Kinderärzte haben aufgerufen, auch Kinder gegen Grippe zu impfen. Dabei handelt es sich um Vorbeugungsmaßnahmen.

Arne Simon, Kinderarzt am Uni-Klinikum des Saarlandes sowie zweiter Vorsitzender der Deutschen Gesellschaft für Pädiatrische Infektiologie, erklärt: „Wir wissen seit längerem, dass Kinder maßgeblich daran beteiligt sind, das Grippevirus zu übertragen. Eine größere Grippewelle und die Pandemie kann das Gesundheitssystem nur schwer verkraften.“

Die WHO empfiehlt die Grippeimpfung für Kinder ab sechs Monaten – USA und auch Skandinavien handeln bereits nach dieser Empfehlung. Hingegen rät die deutsche Ständige Impfkommission (StiKo), nur Kinder mit Grund- oder Vorerkrankungen regelmäßig gegen die Grippe zu impfen.

Die Grippeimpfung bei Kindern erfolgt entweder durch das Spritzen der halben Erwachsenendosis eines Totimpfstoffs oder per Nasenspray.

Laut Arne Simon ist die Grippeimpfung sehr gut verträglich. Nur wenige Geimpfte weisen leichte Erkältungssymptome auf. Er erklärt weiters, dass auch kein Mediziner deshalb einen Corona-Test durchführen würde. Vor allem, wenn dieser über die vorhergehende Impfung Bescheid weiß.
Die Testkriterien des Robert Koch-Instituts sieht ebenfalls keinen Corona-Test nach einer Grippeimpfung vor.

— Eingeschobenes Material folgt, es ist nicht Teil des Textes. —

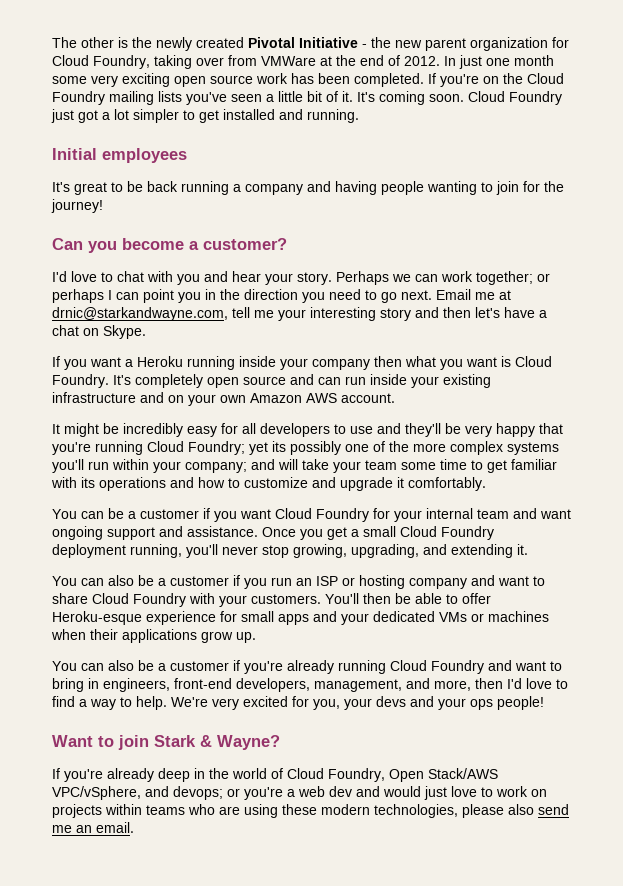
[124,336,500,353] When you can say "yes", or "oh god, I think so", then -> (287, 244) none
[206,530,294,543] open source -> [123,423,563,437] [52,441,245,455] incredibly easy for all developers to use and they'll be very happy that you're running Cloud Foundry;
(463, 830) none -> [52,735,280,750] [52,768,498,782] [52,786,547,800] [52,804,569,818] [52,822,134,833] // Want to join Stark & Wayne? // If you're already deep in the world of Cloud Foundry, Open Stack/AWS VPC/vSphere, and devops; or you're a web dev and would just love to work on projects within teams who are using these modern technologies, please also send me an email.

Corona-Test reagiert nicht auf Grippeerreger H1N1

H1N1 ist übrigens kein Corona-, sondern ein Influenzavirus. Wird ein Corona-Test durchgeführt, reagiert dieser nicht auf Grippeerreger wie H1N1, erklärt Matthias Stoll, Immunologe an der Medizinischen Hochschule Hannover.

Diese beiden Erregergruppen sind unterschiedlich aufgebaut und besitzen ein spezifisches Genom. Bei einem Corona-Test (PCR) werden mittels „Primer“ nach Gensequenzen gesucht, die sich ausschließlich in SARS-CoV-2-Viren finden, aber eben nicht in Influenzaviren. Durch die Primer werden diese angezeigt.

Fazit

Die Grippeimpfung bei Kindern nimmt keinen Einfluss auf eine „2. Corona-Welle“. Sie gilt lediglich als Vorsichtsmaßnahme, um das Gesundheitssystem vor einer starken Grippewelle neben der Corona-Pandemie zu bewahren und somit nicht zu überlasten.

Corona-Tests reagieren außerdem nicht auf Grippeerreger wie H1N1, das ein Influenzavirus ist und sich deutlich von SARS-CoV-2-Viren unterscheidet.